When parsing a bitstring one way to write code is in the following style:

width = s.read(12).uint
height = s.read(12).uint
flags = s.read(4).bin

This works fine, but is not very quick. The problem is that the call to Bits.read constructs and returns a new bitstring, which then has to be interpreted. The new bitstring isn’t used for anything else and so creating it is wasted effort. Instead it is better to use a string parameter that does the read and interpretation together:

width = s.read('uint:12')
height = s.read('uint:12')
flags = s.read('bin:4')

This is much faster, although probably not as fast as the combined call:

width, height, flags = s.readlist('uint:12, uint:12, bin:4')

Choose between Bits and BitString

If you don’t need to modify your bitstring after creation then prefer the immutable Bits over the mutable BitString.
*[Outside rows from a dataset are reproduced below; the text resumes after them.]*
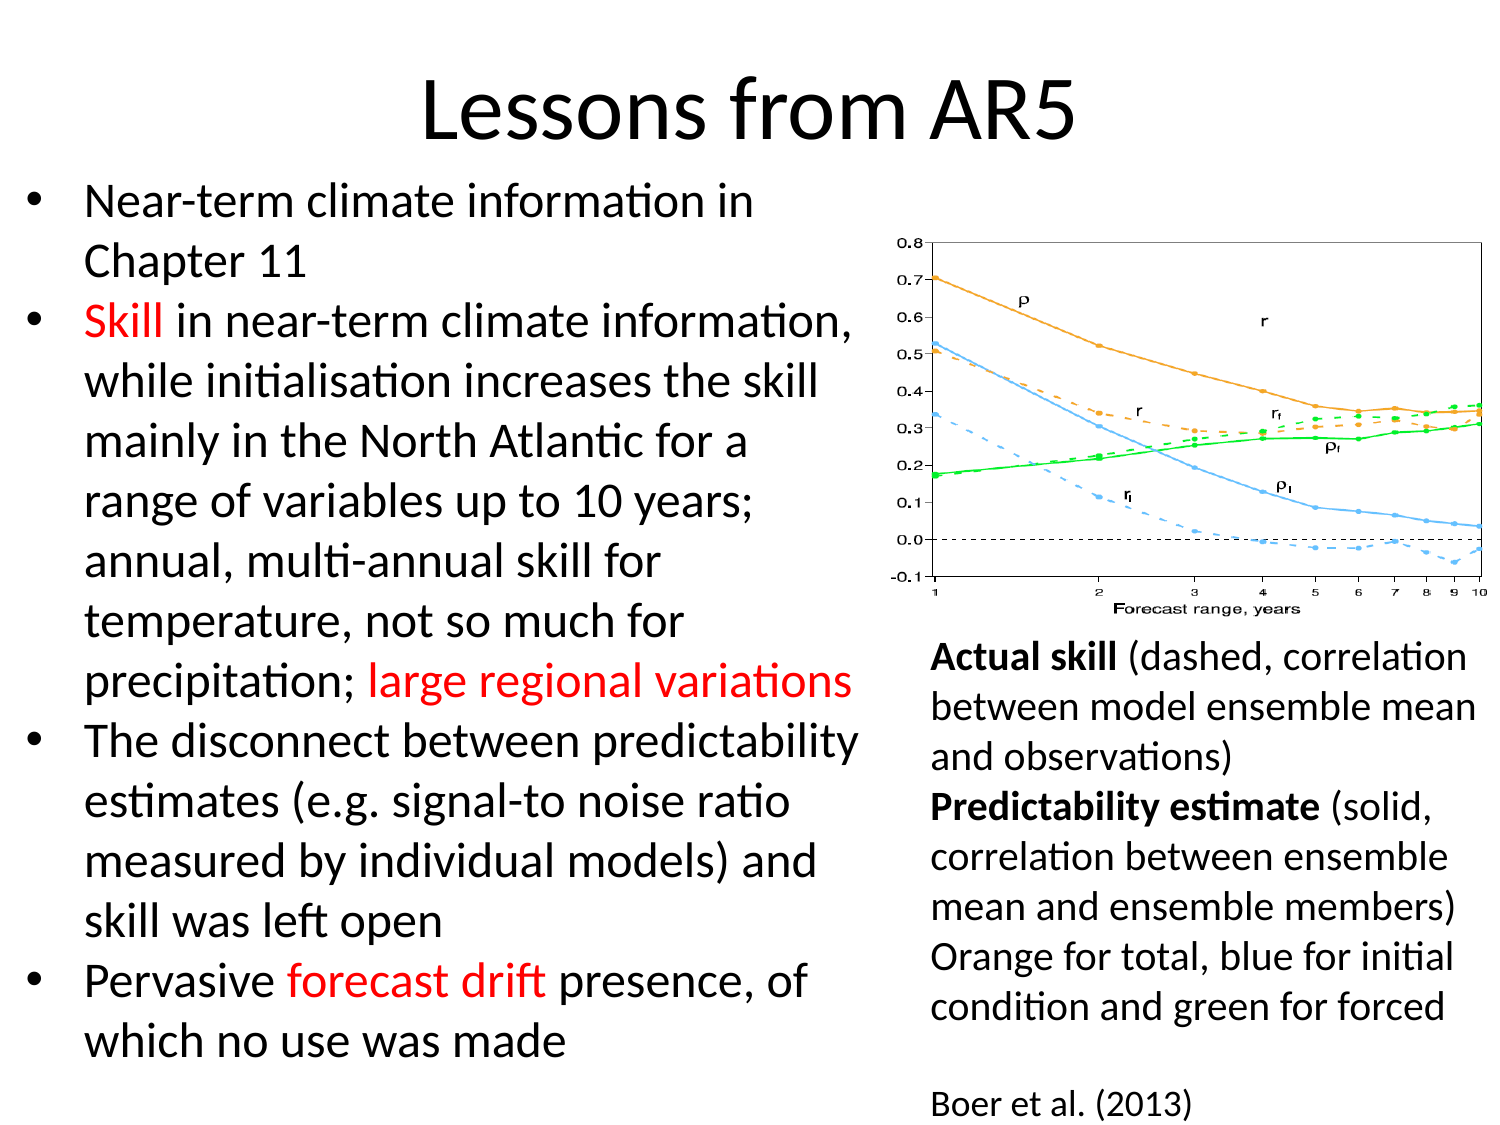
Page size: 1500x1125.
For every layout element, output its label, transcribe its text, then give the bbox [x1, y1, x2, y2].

picture [891, 231, 1497, 619]
list Near-term climate information in Chapter 11 Skill in near-term climate information, while initialisation increases the skill mainly in the North Atlantic for a range of variables up to 10 years; annual, multi-annual skill for temperature, not so much for precipitation; large regional variations The disconnect between predictability estimates (e.g. signal-to noise ratio measured by individual models) and skill was left open Pervasive forecast drift presence, of which no use was made [0, 160, 880, 1086]
text_box Actual skill (dashed, correlation between model ensemble mean and observations) Predictability estimate (solid, correlation between ensemble mean and ensemble members) Orange for total, blue for initial condition and green for forced Boer et al. (2013) [915, 623, 1500, 985]
title Lessons from AR5 [75, 45, 1425, 161]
This is typically the case when parsing, or when creating directly from files.

As of version 2.0 the speed difference between the classes is marginal, but the speed of Bits is expected to improve. There are also memory usage optimisations that can be made if objects are known to be immutable so there should be improvements in this area too.
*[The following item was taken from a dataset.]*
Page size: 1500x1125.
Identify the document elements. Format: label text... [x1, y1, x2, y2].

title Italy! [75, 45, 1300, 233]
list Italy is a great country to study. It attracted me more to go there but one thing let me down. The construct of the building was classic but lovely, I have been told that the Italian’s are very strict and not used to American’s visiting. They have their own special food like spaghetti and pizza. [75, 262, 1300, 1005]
One anti-pattern to watch out for is using += on a Bits object. For example, don’t do this:

s = Bits()
for i in range(1000):
    s += '0xab'

Now this is inefficient for a few reasons, but the one I’m highlighting is that as the immutable bitstring doesn’t have an __iadd__ special method the ordinary __add__ gets used instead. In other words s += '0xab' gets converted to s = s + '0xab', which creates a new Bits from the old on every iteration. This isn’t what you’d want or possibly expect. If s had been a BitString then the addition would have been done in-place, and have been much more efficient.

Use dedicated functions for bit setting and checking

If you need to set or check individual bits then there are special functions for this. For example one way to set bits would be:

s = BitString(1000)
for p in [14, 34, 501]:
    s[p] = '0b1'

This creates a 1000 bit bitstring and sets three of the bits to ‘1’. Unfortunately the crucial line spends most of its time creating a new bitstring from the ‘0b1’ string. You could make it slightly quicker by using s[p] = True, but it is much faster (and I mean at least an order of magnitude) to use the set method:

s = BitString(1000)
s.set(True, [14, 34, 501])

As well as set and invert there are also checking methods all and any. So rather than using

if s[100] and s[200]:
    do_something()

it’s better to say

if s.all(True, (100, 200)):
    do_something()